Os moradores da torre
Eles chegaram primeiro.
Eles eram os habitantes mais antigos daquele terreno inóspito. Estavam ali desde antes dos homens, desde antes das ruas. Surgiram no mesmo tempo das árvores, antes que o carnaubal desse lugar ao campo em que se cultivam nada mais que mortos e lembranças de vivos.
Eles viram o juazeiro erguer-se severo, pomposo. Assistiram ao espetáculo do ipê debulhando o roxo na terra quente. E presenciaram também o dia em que os homens derrubaram os troncos antigos, desabrigaram famílias, trouxeram seus muros, suas estradas, seus mortos.
Em poucos meses se ergueu o que souberam ser uma capela. A cada domingo chegavam os homens em mutirão. Uns doavam tijolos, outros areia, cimento; o pároco conseguira as carradas d’água na prefeitura; e quem não tinha o que doar trazia nas mãos o trabalho como oferta.
Onde antes havia a caatinga, agora se via a torre amarela encandeando as vistas de quem passasse. E era ali que eles moravam – despejados na derrubada das árvores, refugiaram-se no alto da igreja.
Ali imperavam os moradores ancestrais, os primeiros e eternos donos do lugar, marcando o chão com sua sombra, tão negra quanto eles próprios.
Os dias eram sempre quentes, e à tardinha sempre corria o vento vindo do litoral. Tempos atrás o ar sibilava por entre as palhas da carnaubeira e trazia assombrosos e lindos uivos do Aracati.
Agora a brisa batia muda e seca no paredão da capela, e eles aproveitavam ao menos para planar, observando as poucas pessoas que apareciam.
Havia dias, no entanto, ao menos uma vez por semana, em que as portas do prédio agourento se abriam, recebendo uma pequena multidão.
Era a única ocasião em que havia muitos vivos por ali, e do alto os antigos moradores assistiam ao evento. Chegavam as famílias de preto, trazendo o morto encaixotado à frente. Era sempre momento de muito choro, e os seres da torre fitavam cada movimento daqueles que pisavam o chão.
Era repetido sempre o mesmo rito – uns logicamente o performavam de maneira suntuosa, enquanto que outros entregavam seus mortos à terra de modo tão pobre quanto viviam. Mas a essência do ritual permanecia a mesma em todos os casos. Chegavam os chorosos em procissão, trazendo o defunto; passavam pouco mais que meia hora na capela, cantando e recitando certas frases que decoravam sem entender muito bem; lacravam o esquife, para então depositá-lo no solo. Por fim, após soterrar o ente que se fora, ornamentavam o leito de podridão com flores de papel, velas, terços e estatuetas.
Houve, porém, certa vez em que se rompeu a santa rotina do sepultamento. Uma vez, para nunca mais ser esquecida, para ser exemplo. Um lapso que seria mencionado em tom de admoestação em cada velório que viesse a acontecer naquele campo pútrido.

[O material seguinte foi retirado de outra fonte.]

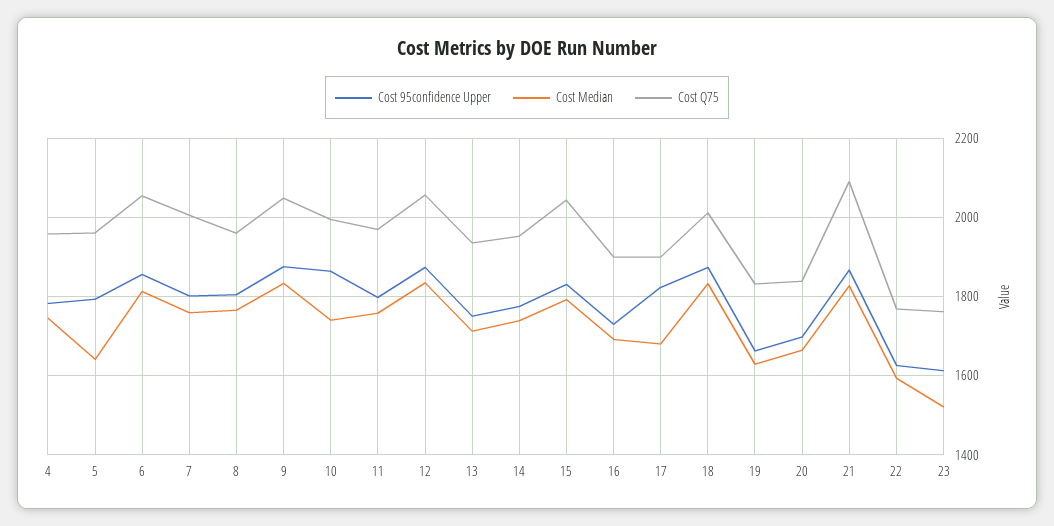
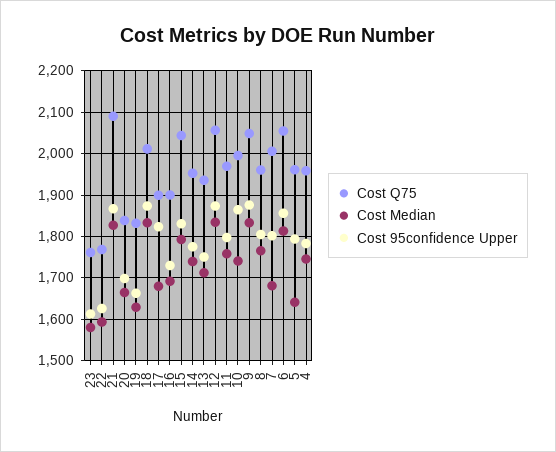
Cost Median, 7: 1760 -> 1680
Cost Median, 23: 1520 -> 1580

Chegando o cortejo defronte à capela, ouviram-se gritos de uma das mulheres. Empasmecida, ela apontava para o morto, que inexplicavelmente abrira os olhos.
A histeria se espalhou entre todos, e quando um dos homens soltou o caixão, os outros perderam o equilíbrio, derrubando o cadáver na calçada. De ventre para cima, o corpo inerte parecia contemplar o céu refletido em seus olhos de um azul vibrante.
Do alto, os moradores da torre ficaram fascinados por aqueles dois pontos de luz azul. O maior deles, mais afoito, mergulhou insolente, e na tentativa de levar para si um dos olhos, conseguiu somente furar o rosto do defunto, desfazendo o trabalho do tanatopraxista.
Os familiares do morto avançaram revoltosos, tentando espantar o invasor. Foi nesse instante que uma revoada negra avançou sobre as pessoas, que correram para o interior da igreja apavoradas, cobrindo o rosto com as mãos, clamando rezas desesperadas ao deus dos homens.
Mas Eles viviam ali antes mesmo do deus dos homens. E desde aquele dia, todos haveriam de lembrar que Eles chegaram primeiro.
E quando cada uma daquelas pessoas morresse, os moradores da torre ainda estariam lá, no alto, esperando, observando.